**WORK INSTRUCTIONS:**
Please output each line of the data exactly as it appears.

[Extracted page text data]
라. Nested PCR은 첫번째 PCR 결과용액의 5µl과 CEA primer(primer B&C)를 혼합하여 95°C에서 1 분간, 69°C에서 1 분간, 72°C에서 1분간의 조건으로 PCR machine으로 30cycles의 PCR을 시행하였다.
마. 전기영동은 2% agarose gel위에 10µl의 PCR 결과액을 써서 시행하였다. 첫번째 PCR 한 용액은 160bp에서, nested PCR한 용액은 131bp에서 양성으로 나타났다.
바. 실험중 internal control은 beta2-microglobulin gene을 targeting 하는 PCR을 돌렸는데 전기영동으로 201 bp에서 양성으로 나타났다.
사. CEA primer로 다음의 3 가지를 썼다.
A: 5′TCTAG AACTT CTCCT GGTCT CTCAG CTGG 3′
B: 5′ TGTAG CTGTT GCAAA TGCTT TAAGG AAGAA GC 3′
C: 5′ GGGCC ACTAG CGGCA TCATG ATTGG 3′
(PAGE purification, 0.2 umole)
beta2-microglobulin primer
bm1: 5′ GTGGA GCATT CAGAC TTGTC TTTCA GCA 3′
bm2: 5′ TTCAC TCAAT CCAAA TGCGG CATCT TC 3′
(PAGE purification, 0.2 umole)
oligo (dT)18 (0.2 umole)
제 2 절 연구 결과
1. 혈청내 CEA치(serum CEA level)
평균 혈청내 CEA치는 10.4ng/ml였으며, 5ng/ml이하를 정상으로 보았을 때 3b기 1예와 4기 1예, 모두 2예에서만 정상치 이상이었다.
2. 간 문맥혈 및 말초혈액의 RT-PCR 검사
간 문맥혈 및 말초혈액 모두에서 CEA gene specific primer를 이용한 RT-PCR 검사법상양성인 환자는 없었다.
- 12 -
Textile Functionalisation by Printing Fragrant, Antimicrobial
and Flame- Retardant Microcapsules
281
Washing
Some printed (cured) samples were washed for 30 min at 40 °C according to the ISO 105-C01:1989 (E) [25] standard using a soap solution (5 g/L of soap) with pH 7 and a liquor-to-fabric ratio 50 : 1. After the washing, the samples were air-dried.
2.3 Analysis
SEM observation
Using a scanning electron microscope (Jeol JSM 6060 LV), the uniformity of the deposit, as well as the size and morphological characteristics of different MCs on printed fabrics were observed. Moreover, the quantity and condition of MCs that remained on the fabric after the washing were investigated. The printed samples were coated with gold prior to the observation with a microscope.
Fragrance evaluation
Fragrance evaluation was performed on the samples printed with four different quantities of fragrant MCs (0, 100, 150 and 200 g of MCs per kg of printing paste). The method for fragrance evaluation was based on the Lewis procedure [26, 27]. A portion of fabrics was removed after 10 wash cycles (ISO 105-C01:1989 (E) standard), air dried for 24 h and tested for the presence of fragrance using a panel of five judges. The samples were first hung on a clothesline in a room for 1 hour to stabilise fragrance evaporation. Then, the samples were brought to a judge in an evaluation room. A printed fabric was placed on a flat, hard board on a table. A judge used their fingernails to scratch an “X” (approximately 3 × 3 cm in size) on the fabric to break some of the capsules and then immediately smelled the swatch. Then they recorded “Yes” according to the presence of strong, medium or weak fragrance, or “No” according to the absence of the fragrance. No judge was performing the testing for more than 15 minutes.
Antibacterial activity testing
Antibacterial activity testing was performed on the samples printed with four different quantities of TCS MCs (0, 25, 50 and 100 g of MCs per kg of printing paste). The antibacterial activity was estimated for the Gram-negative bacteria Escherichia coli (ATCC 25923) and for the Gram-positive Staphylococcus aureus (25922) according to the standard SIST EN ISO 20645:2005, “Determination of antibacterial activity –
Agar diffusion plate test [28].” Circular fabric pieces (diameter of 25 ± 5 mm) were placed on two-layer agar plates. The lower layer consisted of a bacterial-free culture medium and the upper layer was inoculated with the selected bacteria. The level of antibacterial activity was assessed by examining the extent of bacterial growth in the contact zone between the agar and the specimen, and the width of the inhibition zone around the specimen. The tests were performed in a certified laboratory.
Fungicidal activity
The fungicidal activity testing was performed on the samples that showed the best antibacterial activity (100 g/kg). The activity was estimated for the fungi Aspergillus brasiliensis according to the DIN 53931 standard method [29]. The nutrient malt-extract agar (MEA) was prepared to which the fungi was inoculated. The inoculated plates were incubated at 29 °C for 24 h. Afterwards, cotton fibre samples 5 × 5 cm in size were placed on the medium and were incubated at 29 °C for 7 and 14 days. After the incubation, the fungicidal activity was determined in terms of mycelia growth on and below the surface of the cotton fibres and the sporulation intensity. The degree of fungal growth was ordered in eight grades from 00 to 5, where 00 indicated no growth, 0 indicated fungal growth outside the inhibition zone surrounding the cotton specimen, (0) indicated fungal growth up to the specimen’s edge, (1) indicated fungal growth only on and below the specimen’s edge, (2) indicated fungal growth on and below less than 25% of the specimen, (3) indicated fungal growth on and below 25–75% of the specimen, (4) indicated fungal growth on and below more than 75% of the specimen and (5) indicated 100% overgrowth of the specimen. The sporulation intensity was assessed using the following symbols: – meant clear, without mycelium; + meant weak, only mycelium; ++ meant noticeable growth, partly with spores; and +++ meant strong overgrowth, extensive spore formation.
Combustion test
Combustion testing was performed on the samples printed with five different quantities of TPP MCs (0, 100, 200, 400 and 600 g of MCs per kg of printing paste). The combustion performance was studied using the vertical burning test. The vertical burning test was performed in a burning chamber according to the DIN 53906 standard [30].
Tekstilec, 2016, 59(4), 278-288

**WORKED SOLUTION:**
라. Nested PCR은 첫번째 PCR 결과용액의 5µl과 CEA primer(primer B&C)를 혼합하여 95°C에서 1 분간, 69°C에서 1 분간, 72°C에서 1분간의 조건으로 PCR machine으로 30cycles의 PCR을 시행하였다.
마. 전기영동은 2% agarose gel위에 10µl의 PCR 결과액을 써서 시행하였다. 첫번째 PCR 한 용액은 160bp에서, nested PCR한 용액은 131bp에서 양성으로 나타났다.
바. 실험중 internal control은 beta2-microglobulin gene을 targeting 하는 PCR을 돌렸는데 전기영동으로 201 bp에서 양성으로 나타났다.
사. CEA primer로 다음의 3 가지를 썼다.
A: 5′TCTAG AACTT CTCCT GGTCT CTCAG CTGG 3′
B: 5′ TGTAG CTGTT GCAAA TGCTT TAAGG AAGAA GC 3′
C: 5′ GGGCC ACTAG CGGCA TCATG ATTGG 3′
(PAGE purification, 0.2 umole)
beta2-microglobulin primer
bm1: 5′ GTGGA GCATT CAGAC TTGTC TTTCA GCA 3′
bm2: 5′ TTCAC TCAAT CCAAA TGCGG CATCT TC 3′
(PAGE purification, 0.2 umole)
oligo (dT)18 (0.2 umole)
제 2 절 연구 결과
1. 혈청내 CEA치(serum CEA level)
평균 혈청내 CEA치는 10.4ng/ml였으며, 5ng/ml이하를 정상으로 보았을 때 3b기 1예와 4기 1예, 모두 2예에서만 정상치 이상이었다.
2. 간 문맥혈 및 말초혈액의 RT-PCR 검사
간 문맥혈 및 말초혈액 모두에서 CEA gene specific primer를 이용한 RT-PCR 검사법상양성인 환자는 없었다.
- 12 -
Textile Functionalisation by Printing Fragrant, Antimicrobial
and Flame- Retardant Microcapsules
281
Washing
Some printed (cured) samples were washed for 30 min at 40 °C according to the ISO 105-C01:1989 (E) [25] standard using a soap solution (5 g/L of soap) with pH 7 and a liquor-to-fabric ratio 50 : 1. After the washing, the samples were air-dried.
2.3 Analysis
SEM observation
Using a scanning electron microscope (Jeol JSM 6060 LV), the uniformity of the deposit, as well as the size and morphological characteristics of different MCs on printed fabrics were observed. Moreover, the quantity and condition of MCs that remained on the fabric after the washing were investigated. The printed samples were coated with gold prior to the observation with a microscope.
Fragrance evaluation
Fragrance evaluation was performed on the samples printed with four different quantities of fragrant MCs (0, 100, 150 and 200 g of MCs per kg of printing paste). The method for fragrance evaluation was based on the Lewis procedure [26, 27]. A portion of fabrics was removed after 10 wash cycles (ISO 105-C01:1989 (E) standard), air dried for 24 h and tested for the presence of fragrance using a panel of five judges. The samples were first hung on a clothesline in a room for 1 hour to stabilise fragrance evaporation. Then, the samples were brought to a judge in an evaluation room. A printed fabric was placed on a flat, hard board on a table. A judge used their fingernails to scratch an “X” (approximately 3 × 3 cm in size) on the fabric to break some of the capsules and then immediately smelled the swatch. Then they recorded “Yes” according to the presence of strong, medium or weak fragrance, or “No” according to the absence of the fragrance. No judge was performing the testing for more than 15 minutes.
Antibacterial activity testing
Antibacterial activity testing was performed on the samples printed with four different quantities of TCS MCs (0, 25, 50 and 100 g of MCs per kg of printing paste). The antibacterial activity was estimated for the Gram-negative bacteria Escherichia coli (ATCC 25923) and for the Gram-positive Staphylococcus aureus (25922) according to the standard SIST EN ISO 20645:2005, “Determination of antibacterial activity –
Agar diffusion plate test [28].” Circular fabric pieces (diameter of 25 ± 5 mm) were placed on two-layer agar plates. The lower layer consisted of a bacterial-free culture medium and the upper layer was inoculated with the selected bacteria. The level of antibacterial activity was assessed by examining the extent of bacterial growth in the contact zone between the agar and the specimen, and the width of the inhibition zone around the specimen. The tests were performed in a certified laboratory.
Fungicidal activity
The fungicidal activity testing was performed on the samples that showed the best antibacterial activity (100 g/kg). The activity was estimated for the fungi Aspergillus brasiliensis according to the DIN 53931 standard method [29]. The nutrient malt-extract agar (MEA) was prepared to which the fungi was inoculated. The inoculated plates were incubated at 29 °C for 24 h. Afterwards, cotton fibre samples 5 × 5 cm in size were placed on the medium and were incubated at 29 °C for 7 and 14 days. After the incubation, the fungicidal activity was determined in terms of mycelia growth on and below the surface of the cotton fibres and the sporulation intensity. The degree of fungal growth was ordered in eight grades from 00 to 5, where 00 indicated no growth, 0 indicated fungal growth outside the inhibition zone surrounding the cotton specimen, (0) indicated fungal growth up to the specimen’s edge, (1) indicated fungal growth only on and below the specimen’s edge, (2) indicated fungal growth on and below less than 25% of the specimen, (3) indicated fungal growth on and below 25–75% of the specimen, (4) indicated fungal growth on and below more than 75% of the specimen and (5) indicated 100% overgrowth of the specimen. The sporulation intensity was assessed using the following symbols: – meant clear, without mycelium; + meant weak, only mycelium; ++ meant noticeable growth, partly with spores; and +++ meant strong overgrowth, extensive spore formation.
Combustion test
Combustion testing was performed on the samples printed with five different quantities of TPP MCs (0, 100, 200, 400 and 600 g of MCs per kg of printing paste). The combustion performance was studied using the vertical burning test. The vertical burning test was performed in a burning chamber according to the DIN 53906 standard [30].
Tekstilec, 2016, 59(4), 278-288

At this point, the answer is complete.